Gardner’s campaign declined to make him available for an interview for this story, but encouraged a number of emissaries from the cannabis industry to reach out to POLITICO and make the case for his value as an industry ally.

In 2018, Gardner and Hickenlooper both left their mark on the cannabis industry. Gardner — a conservative Republican — earned its loyalty when he vowed to block judicial nominees in the Senate until he received a promise from President Donald Trump that the Justice Department would stay out of Colorado’s cannabis industry. Then-governor and moderate Democrat Hickenlooper vetoed three cannabis bills, angering much of the industry and leaving a permanent bad taste in their mouths for the politician.

Hickenlooper's campaign said as governor, he helped Colorado become a model for marijuana legalization, and he would be a friend to the industry going forward.

"As senator, John will fight for federal decriminalization, to declassify cannabis from Schedule I, and actually pass banking reform — something Sen. Gardner has failed to get through Mitch McConnell's Senate," Deputy Communications Director Alyssa Roberts said. Removing cannabis from Schedule I of the Controlled Substances Act would lift the federal ban on marijuana.

Democratic and Republican strategists say the industry is formidable when mobilized. Neither candidate, however, has activated the cannabis industry’s political machine in 2020 in the way it turned out for Polis.

In the 2018 gubernatorial contest, Polis held voter registration drives at dispensaries, had staffers devoted to cannabis issues and worked closely with the industry to turn out employees and consumers.
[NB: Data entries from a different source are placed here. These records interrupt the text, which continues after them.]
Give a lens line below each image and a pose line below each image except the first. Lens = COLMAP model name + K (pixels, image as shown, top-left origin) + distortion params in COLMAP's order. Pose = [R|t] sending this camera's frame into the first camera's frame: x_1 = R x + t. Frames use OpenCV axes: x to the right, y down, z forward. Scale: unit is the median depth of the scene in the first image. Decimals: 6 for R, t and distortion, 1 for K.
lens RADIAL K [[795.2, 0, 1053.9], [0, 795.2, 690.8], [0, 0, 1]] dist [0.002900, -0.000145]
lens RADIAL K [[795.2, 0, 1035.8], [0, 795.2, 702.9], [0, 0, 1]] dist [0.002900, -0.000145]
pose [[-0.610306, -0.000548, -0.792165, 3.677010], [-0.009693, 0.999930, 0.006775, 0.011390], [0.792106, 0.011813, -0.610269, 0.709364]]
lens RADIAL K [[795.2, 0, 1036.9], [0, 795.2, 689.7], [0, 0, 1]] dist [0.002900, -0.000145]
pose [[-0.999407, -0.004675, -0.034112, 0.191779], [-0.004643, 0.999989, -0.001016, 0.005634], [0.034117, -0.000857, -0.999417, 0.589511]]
Pace, the former Colorado House leader who helped with Polis’ 2018 effort, said cannabis industry worker turnout increased from 29 percent in 2014 to over 50 percent in 2018 — approximately 15,000 voters. Pace also worked with dispensaries to reach the more than 1 million cannabis consumers in the state.
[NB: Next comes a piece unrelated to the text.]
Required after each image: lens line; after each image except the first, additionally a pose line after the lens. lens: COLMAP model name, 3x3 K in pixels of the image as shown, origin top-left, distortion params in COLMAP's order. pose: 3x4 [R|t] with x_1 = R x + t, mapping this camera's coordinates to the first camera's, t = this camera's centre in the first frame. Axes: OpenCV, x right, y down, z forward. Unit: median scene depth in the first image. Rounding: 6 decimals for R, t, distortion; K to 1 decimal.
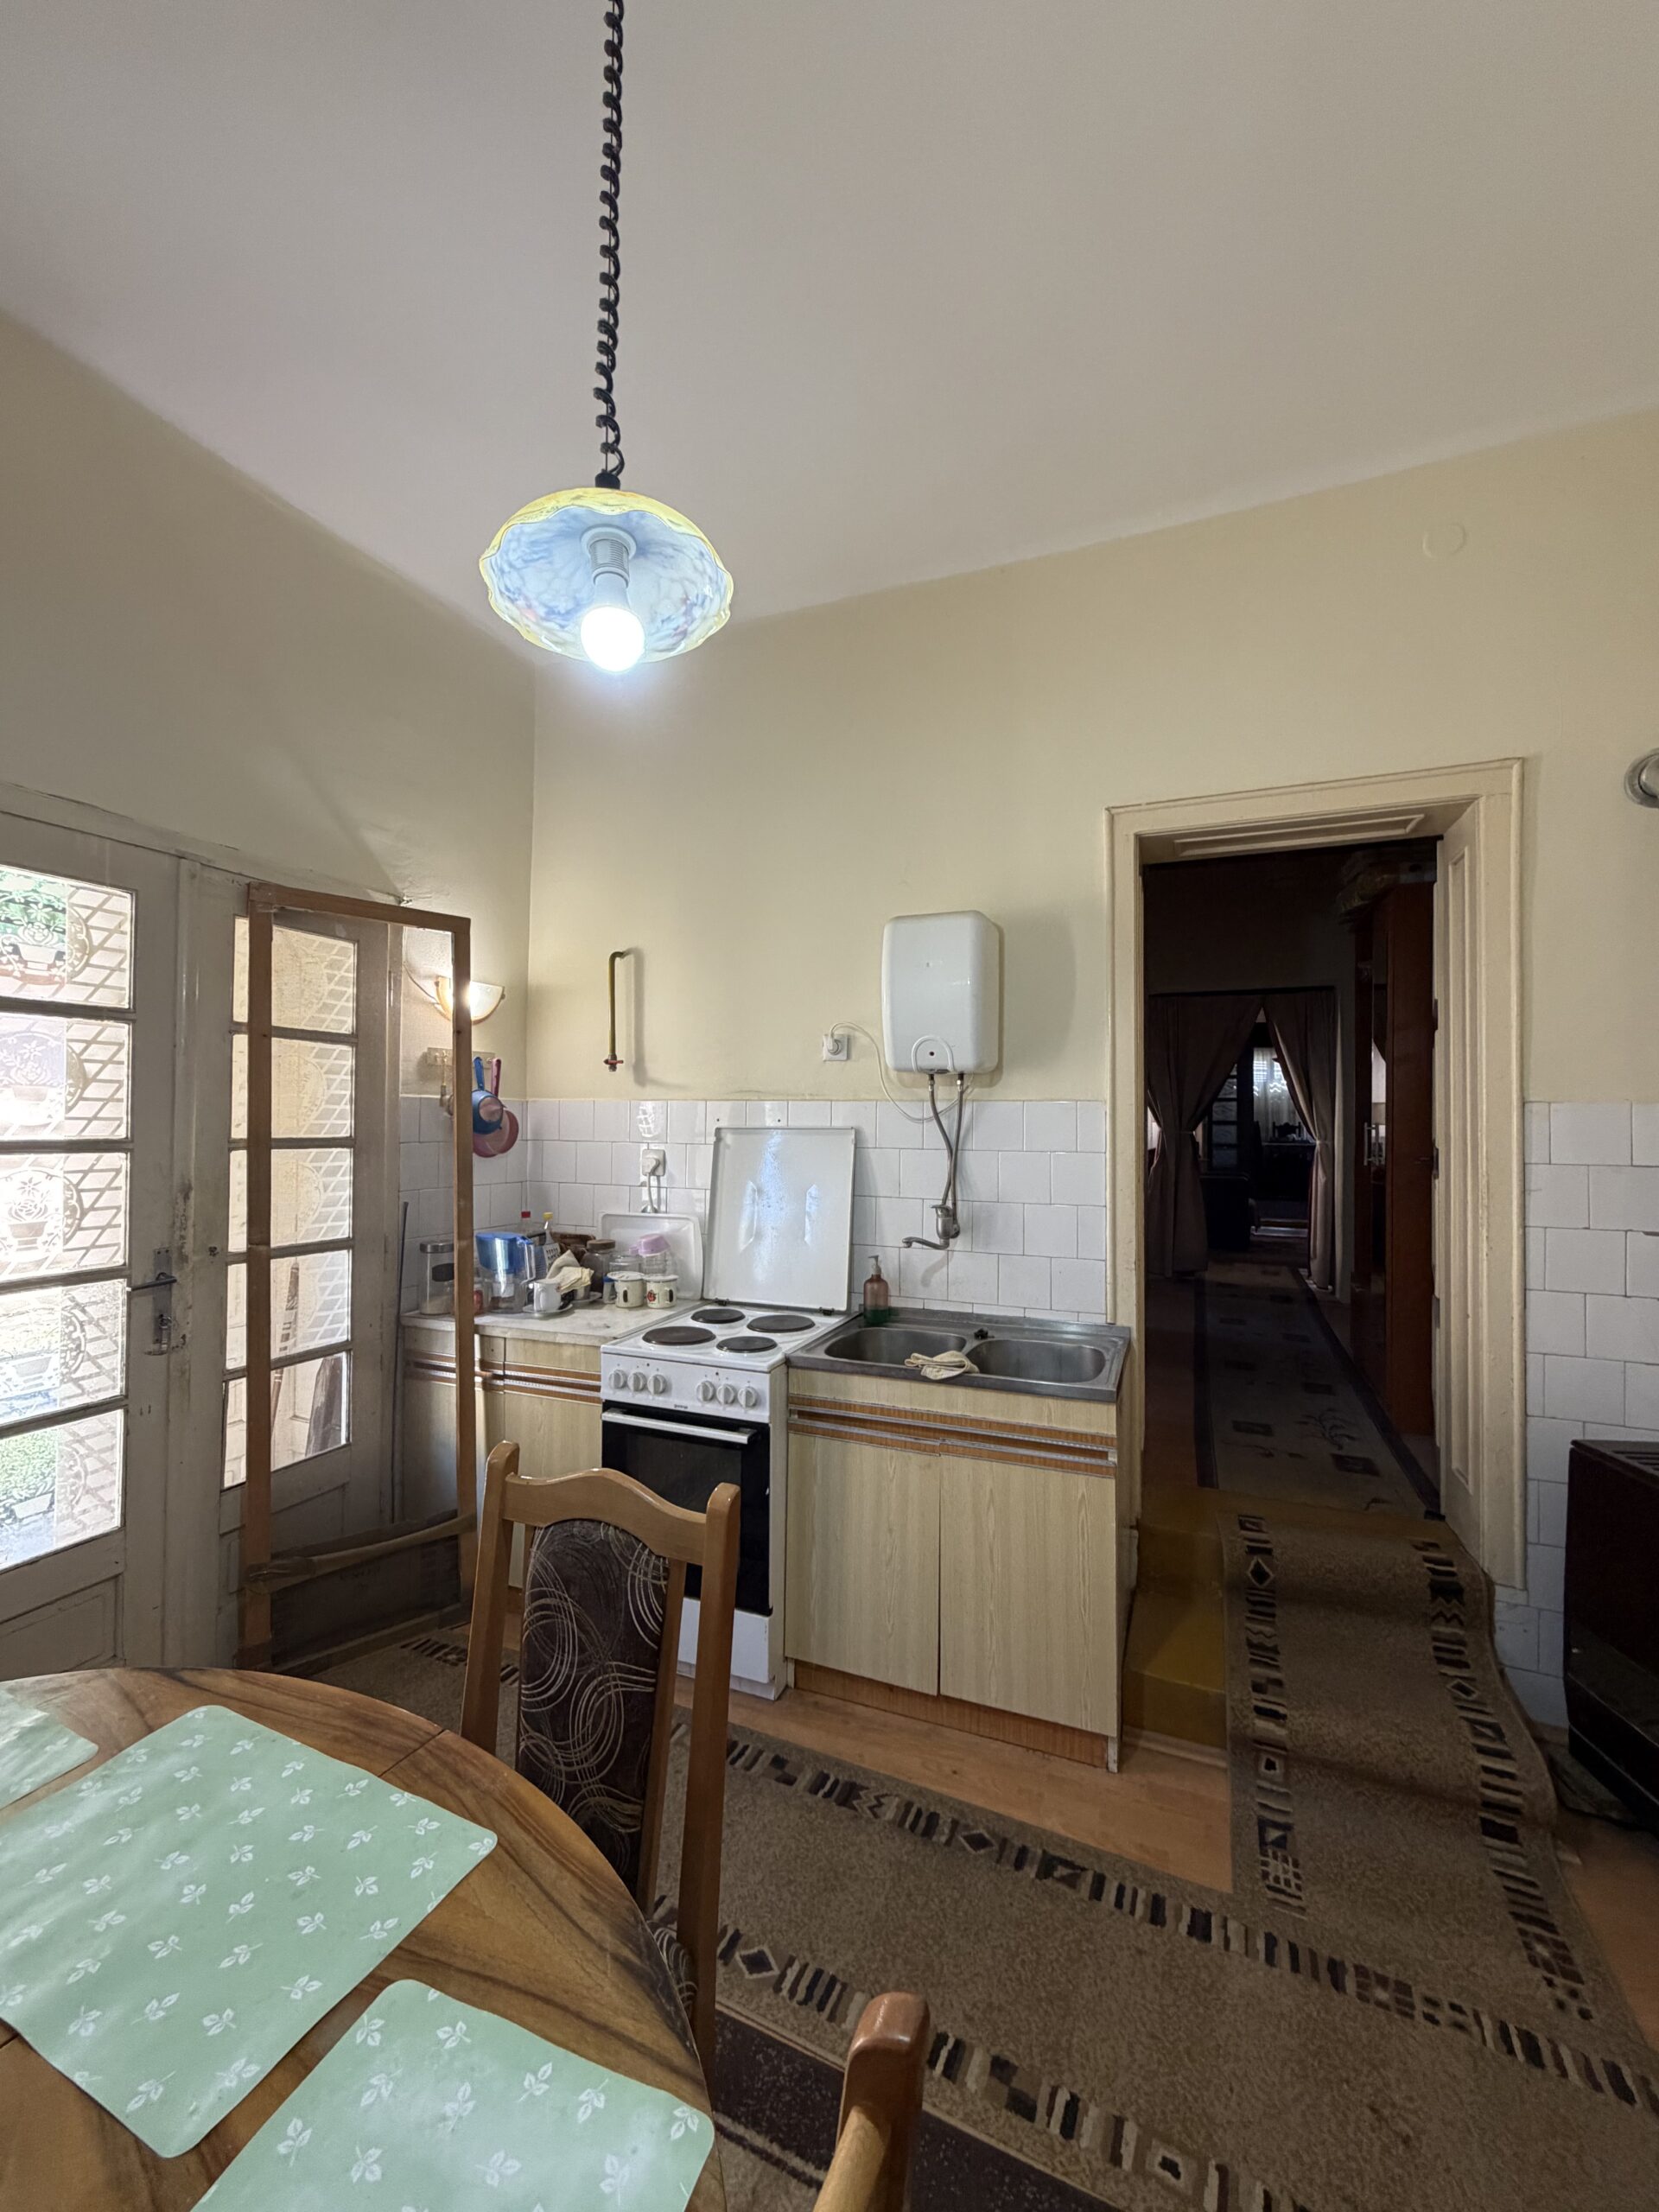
lens RADIAL K [[885.6, 0, 820.1], [0, 885.6, 1111.7], [0, 0, 1]] dist [0.003103, 0.000209]
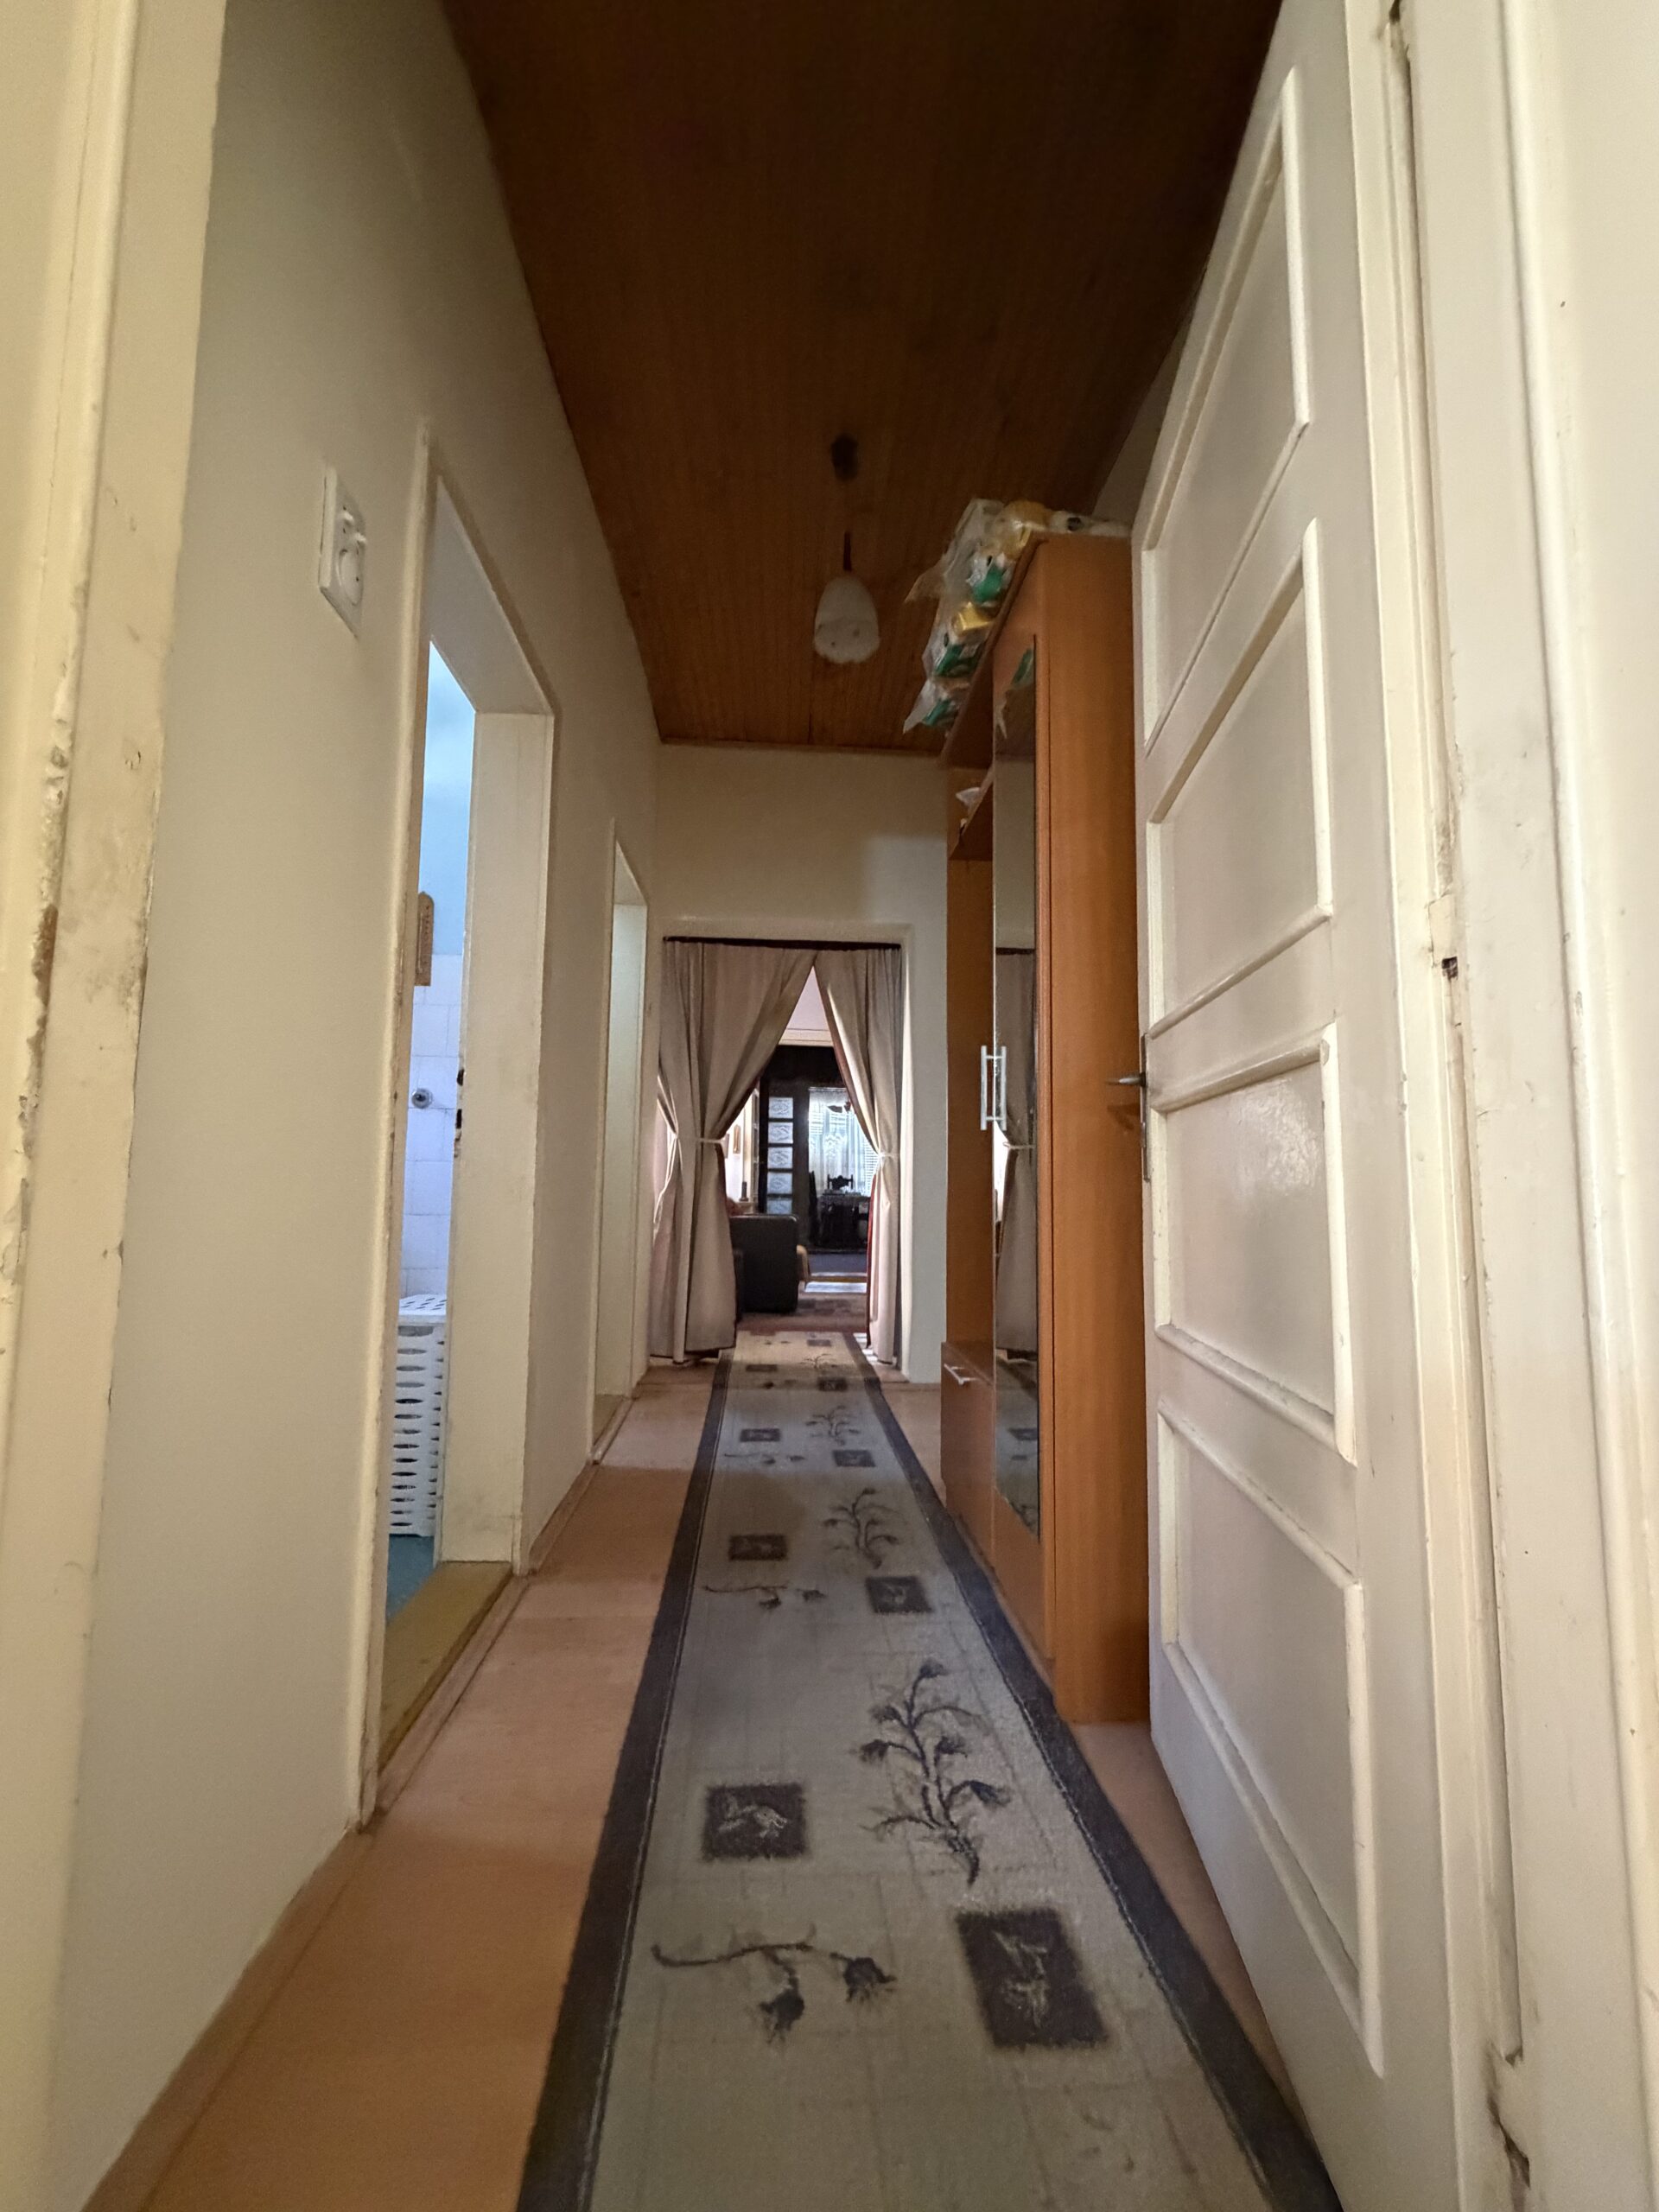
lens RADIAL K [[885.6, 0, 829.1], [0, 885.6, 1107.4], [0, 0, 1]] dist [0.003103, 0.000209]
pose [[0.890429, 0.049426, 0.452430, 0.205953], [-0.011297, 0.996180, -0.086594, 0.061536], [-0.454982, 0.071994, 0.887586, 0.394419]]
While some industry leaders, Pace, and lobbyists, including Melissa Kuipers Blake of Brownstein Hyatt Farber Schreck — who represents the Cannabis Trade Federation — say Gardner retains more support from the cannabis industry, the Democratic narrative of him being all talk and no action could influence undecided voters. When Gardner threatened to hold up the Senate’s Memorial Day recess this week, Hickenlooper accused him of giving up too easily and not standing his ground to get more from McConnell. Gardner received just one concession from McConnell, and it was to create funding for maintenance projects on federal lands, not cannabis banking. Colorado Democrats also note Hickenlooper could help flip the Senate blue — creating a much clearer path for cannabis legislation.

"At the end of the day," said Andrew Short, a Democratic strategist in Colorado, "the industry needs to see results."

Gardner’s cannabis moment may have already passed, however. Current polling — which shows Hickenlooper up 54 to 36 percentage points in Colorado — may be the writing on the wall for Republican leaders. If McConnell thinks Gardner can't be saved, advocates and staffers say, he may be less inclined to pass Gardner's legislation.

“It's always helpful to have someone who's vulnerable championing your issue," a Democrat House staffer working closely on cannabis legislation said in April. "If Mitch McConnell thought that he was super in play and could save Cory Gardner, things might be a little different. But I think that it's just, you have someone who's so underwater."